### [Work required]
For each line in the data that includes "down", make a copy.

### [Data section]
□ □ □ □ □

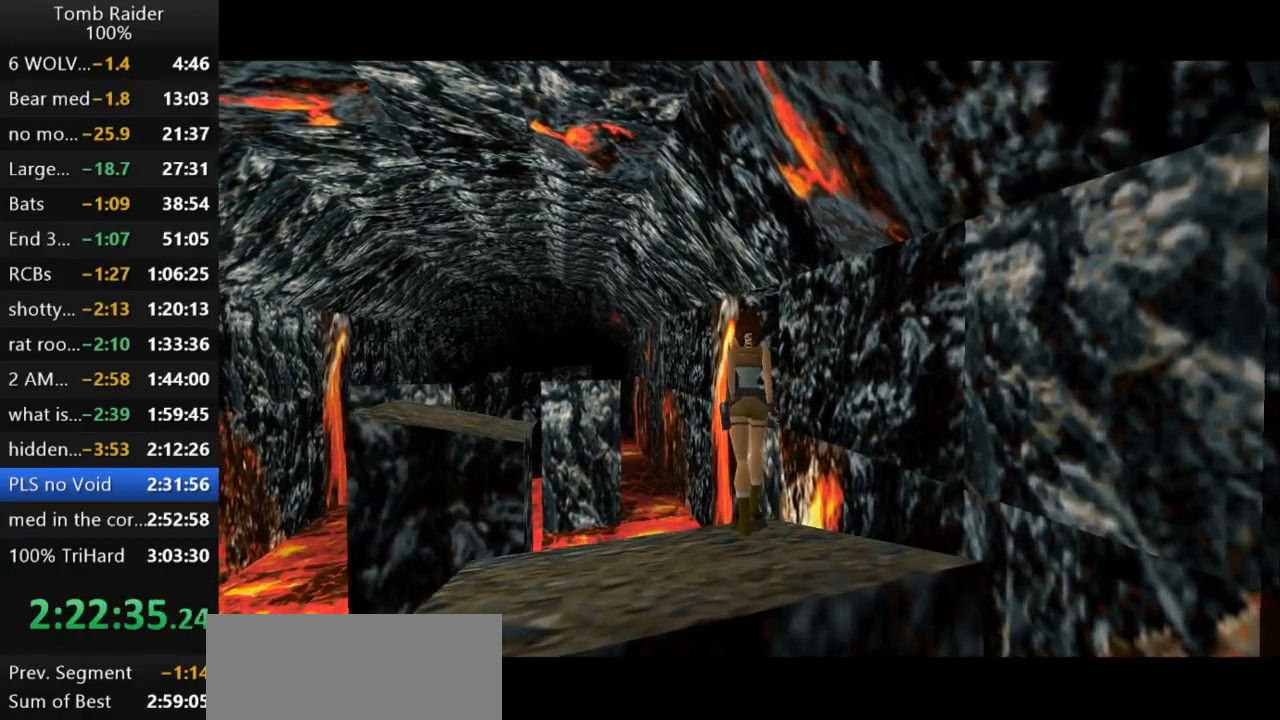
{"keys": ["walk"], "events": [[433, "up", "up"]]}
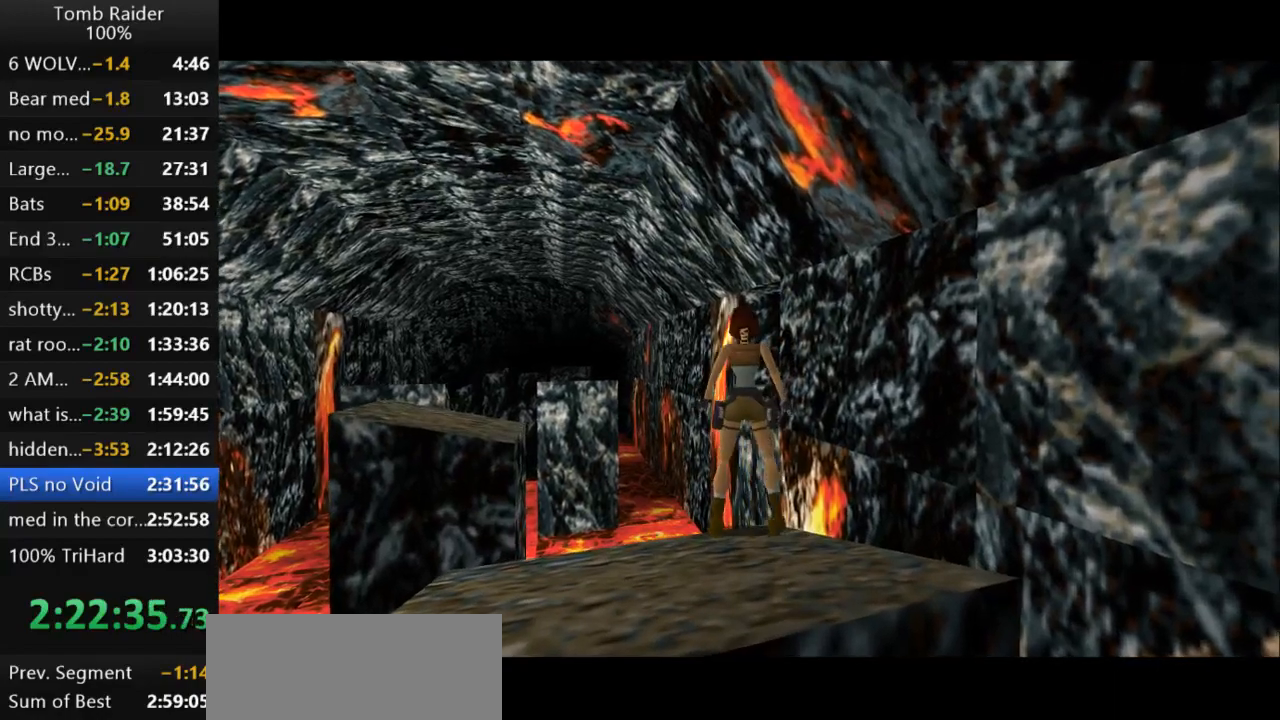
{"keys": ["down"], "events": [[267, "walk", "up"], [367, "down", "down"]]}
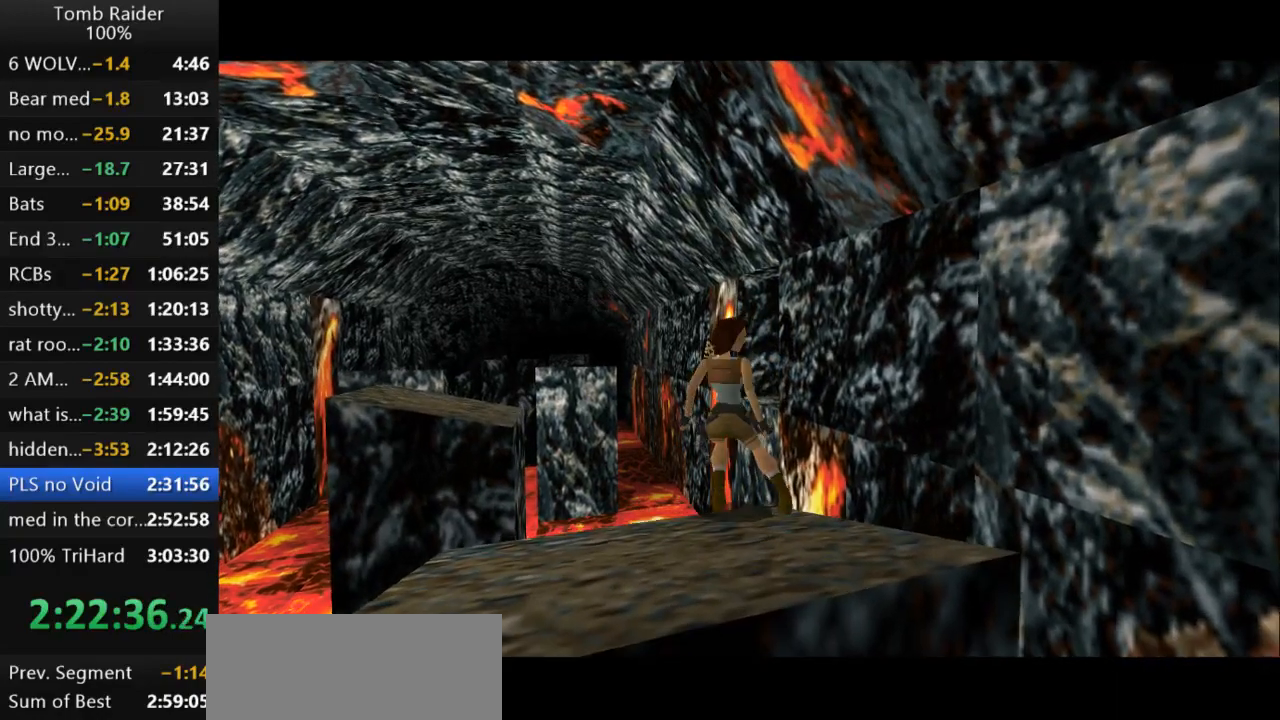
{"keys": [], "events": [[133, "down", "up"]]}
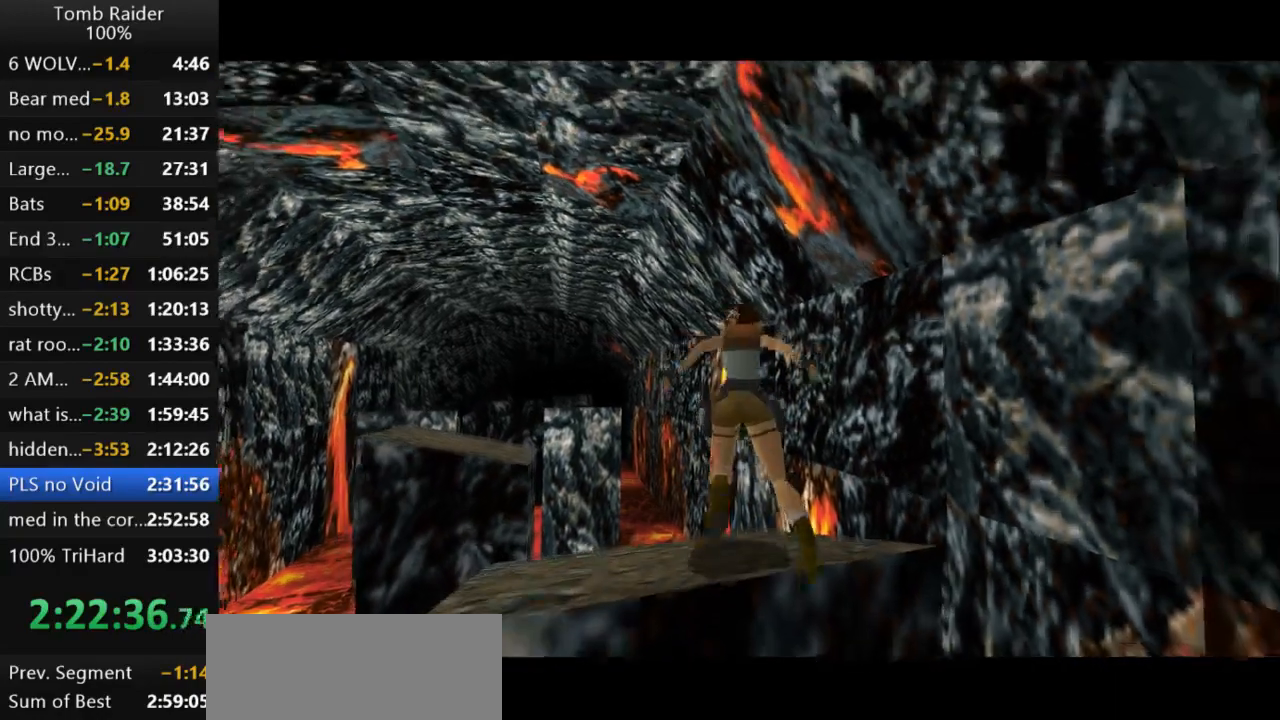
{"keys": ["up"], "events": [[100, "up", "down"], [333, "left", "down"], [467, "left", "up"]]}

□ □ □ □ □

### [Task answer]
{"keys": ["down"], "events": [[267, "walk", "up"], [367, "down", "down"]]}
{"keys": [], "events": [[133, "down", "up"]]}
{"keys": ["up"], "events": [[100, "up", "down"], [333, "left", "down"], [467, "left", "up"]]}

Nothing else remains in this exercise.